SELECTED PASSAGE
****

A new malware in the form of a Trojan virus called "Ghimob" is plaguing third-party Android applications that mimic legitimate apps to spy and steal user data when downloaded and installed. The new smartphone virus can harvest user data to numerous Android applications, particularly on banks and cryptocurrency.
The Russian multinational cybersecurity company, Kaspersky Labs, recently discovered a new virus that aims to manipulate people and trick them into installing malware applications that would access the phone's systems. The virus would then steal data from users, primarily targetting online banking details.
'Ghimob': Android's Malware to Steal Data and Spy on Users
According to ZD Net, Kaspersky initially reported the virus and posted its details in Malpedia, a database that sorts and lists discoveries regarding certain viruses' developments. Here, Kaspersky explains that the "Ghimob" malware is intended for Android's systems and prey on more than 153 smartphone applications.
Ghimob is a trojan virus created by a specific group that created the Astaroth Windows malware, aiming to steal information related to banks and monetary connections. The security firm discovered that the new trojan hides on legitimate-looking Android applications on the same websites used by the Astaroth (Guildama) force.

****

EXTRACTED MATERIAL
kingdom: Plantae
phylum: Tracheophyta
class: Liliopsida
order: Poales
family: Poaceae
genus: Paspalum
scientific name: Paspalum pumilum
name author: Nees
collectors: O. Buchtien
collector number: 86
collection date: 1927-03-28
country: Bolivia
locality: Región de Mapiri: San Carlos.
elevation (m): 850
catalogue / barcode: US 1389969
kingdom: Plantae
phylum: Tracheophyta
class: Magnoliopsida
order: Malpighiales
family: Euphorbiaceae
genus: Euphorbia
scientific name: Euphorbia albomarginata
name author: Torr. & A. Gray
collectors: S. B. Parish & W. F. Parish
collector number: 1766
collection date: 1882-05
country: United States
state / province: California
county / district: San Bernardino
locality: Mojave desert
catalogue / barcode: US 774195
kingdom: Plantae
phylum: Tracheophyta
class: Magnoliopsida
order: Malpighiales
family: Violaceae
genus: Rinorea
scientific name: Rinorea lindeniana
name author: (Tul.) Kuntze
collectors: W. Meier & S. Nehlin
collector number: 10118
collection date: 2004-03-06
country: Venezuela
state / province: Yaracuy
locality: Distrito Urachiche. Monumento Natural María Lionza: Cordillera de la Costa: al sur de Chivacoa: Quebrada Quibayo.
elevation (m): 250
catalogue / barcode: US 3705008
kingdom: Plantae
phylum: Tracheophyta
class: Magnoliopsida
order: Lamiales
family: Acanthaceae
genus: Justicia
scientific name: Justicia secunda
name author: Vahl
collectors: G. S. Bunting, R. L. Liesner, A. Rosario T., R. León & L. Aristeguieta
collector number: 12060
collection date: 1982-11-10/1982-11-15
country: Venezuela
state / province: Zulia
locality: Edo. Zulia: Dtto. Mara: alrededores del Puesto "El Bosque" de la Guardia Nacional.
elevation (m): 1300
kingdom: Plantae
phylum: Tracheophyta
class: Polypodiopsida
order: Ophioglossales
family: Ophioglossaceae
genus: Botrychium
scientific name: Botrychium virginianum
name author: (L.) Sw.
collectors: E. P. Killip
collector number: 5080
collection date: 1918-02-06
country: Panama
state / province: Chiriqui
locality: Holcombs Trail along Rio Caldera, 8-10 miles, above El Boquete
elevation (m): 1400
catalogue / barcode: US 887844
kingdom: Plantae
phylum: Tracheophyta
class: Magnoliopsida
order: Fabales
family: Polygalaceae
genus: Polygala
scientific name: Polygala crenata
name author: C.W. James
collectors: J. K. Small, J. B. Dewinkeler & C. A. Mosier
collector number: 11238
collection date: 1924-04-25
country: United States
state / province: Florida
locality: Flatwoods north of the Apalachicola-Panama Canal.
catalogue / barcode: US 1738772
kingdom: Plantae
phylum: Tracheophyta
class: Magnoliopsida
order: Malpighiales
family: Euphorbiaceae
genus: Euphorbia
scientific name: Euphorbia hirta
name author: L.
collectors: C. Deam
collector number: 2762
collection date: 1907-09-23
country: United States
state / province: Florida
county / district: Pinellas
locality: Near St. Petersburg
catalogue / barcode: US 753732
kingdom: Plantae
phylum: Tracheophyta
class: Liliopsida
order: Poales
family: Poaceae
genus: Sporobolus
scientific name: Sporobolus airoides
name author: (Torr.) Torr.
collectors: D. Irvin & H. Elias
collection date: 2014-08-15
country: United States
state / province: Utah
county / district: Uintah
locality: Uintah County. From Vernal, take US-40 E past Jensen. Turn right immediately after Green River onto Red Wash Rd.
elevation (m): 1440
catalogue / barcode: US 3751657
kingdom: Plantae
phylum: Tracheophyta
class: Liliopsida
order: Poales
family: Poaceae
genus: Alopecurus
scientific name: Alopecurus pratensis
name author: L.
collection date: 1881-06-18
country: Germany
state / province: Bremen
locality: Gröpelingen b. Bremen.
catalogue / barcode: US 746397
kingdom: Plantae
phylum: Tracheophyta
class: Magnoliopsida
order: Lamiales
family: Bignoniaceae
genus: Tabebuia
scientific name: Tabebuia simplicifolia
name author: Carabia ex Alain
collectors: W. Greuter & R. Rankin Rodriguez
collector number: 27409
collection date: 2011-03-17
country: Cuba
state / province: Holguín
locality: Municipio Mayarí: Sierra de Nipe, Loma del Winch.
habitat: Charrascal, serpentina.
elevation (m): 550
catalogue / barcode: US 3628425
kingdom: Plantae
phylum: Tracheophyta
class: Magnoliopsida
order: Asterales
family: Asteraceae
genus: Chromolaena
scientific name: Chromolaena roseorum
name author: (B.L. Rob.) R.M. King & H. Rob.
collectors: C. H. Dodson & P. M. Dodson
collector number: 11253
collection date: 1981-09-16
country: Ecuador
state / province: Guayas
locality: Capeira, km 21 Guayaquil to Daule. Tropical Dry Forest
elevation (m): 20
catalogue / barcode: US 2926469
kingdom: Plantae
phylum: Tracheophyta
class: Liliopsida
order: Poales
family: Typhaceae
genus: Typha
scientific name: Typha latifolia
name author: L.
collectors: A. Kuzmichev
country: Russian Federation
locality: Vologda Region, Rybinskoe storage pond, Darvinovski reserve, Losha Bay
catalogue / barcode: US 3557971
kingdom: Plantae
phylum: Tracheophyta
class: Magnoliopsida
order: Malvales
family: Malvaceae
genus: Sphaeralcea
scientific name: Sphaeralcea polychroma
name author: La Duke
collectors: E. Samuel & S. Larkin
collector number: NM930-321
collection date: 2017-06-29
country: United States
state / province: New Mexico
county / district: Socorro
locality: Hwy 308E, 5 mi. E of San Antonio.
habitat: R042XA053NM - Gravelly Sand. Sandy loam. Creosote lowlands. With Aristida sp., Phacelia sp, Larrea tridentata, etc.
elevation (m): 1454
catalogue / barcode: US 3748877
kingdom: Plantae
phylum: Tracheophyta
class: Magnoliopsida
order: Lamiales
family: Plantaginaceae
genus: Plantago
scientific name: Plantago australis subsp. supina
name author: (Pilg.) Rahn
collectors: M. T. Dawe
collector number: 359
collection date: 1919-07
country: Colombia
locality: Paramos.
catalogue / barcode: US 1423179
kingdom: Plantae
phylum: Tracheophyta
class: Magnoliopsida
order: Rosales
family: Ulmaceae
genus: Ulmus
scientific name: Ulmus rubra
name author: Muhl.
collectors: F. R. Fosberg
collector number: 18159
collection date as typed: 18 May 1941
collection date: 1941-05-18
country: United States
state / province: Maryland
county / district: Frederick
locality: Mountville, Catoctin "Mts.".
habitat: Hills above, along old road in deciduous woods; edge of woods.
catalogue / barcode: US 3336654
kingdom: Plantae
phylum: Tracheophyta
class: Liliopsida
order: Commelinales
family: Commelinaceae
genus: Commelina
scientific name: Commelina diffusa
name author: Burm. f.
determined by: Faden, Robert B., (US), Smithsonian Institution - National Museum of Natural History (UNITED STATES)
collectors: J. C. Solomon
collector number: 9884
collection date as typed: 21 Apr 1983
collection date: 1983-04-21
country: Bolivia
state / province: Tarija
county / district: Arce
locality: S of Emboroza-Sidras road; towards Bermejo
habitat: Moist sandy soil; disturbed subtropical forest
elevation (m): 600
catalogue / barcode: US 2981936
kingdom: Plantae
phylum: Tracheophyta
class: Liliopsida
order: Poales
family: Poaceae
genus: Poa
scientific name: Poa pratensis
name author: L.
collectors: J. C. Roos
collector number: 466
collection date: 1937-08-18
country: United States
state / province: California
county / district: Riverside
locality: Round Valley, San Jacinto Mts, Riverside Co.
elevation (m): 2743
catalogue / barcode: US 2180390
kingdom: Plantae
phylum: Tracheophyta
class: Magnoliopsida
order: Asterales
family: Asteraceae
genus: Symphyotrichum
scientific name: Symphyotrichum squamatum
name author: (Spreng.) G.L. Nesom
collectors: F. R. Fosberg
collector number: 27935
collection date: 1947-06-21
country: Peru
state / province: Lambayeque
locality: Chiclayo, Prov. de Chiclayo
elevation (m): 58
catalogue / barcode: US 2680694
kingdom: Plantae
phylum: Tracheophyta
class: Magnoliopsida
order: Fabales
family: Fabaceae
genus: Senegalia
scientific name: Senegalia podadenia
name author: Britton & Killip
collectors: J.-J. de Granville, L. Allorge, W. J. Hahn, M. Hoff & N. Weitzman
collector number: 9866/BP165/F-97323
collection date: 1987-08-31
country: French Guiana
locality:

****

WHAT IS REQUIRED
Please copy everything in the Ghimob article above from "A new malware" down to "banks and cryptocurrency.", word for word.

EXPECTED ANSWER
A new malware in the form of a Trojan virus called "Ghimob" is plaguing third-party Android applications that mimic legitimate apps to spy and steal user data when downloaded and installed. The new smartphone virus can harvest user data to numerous Android applications, particularly on banks and cryptocurrency.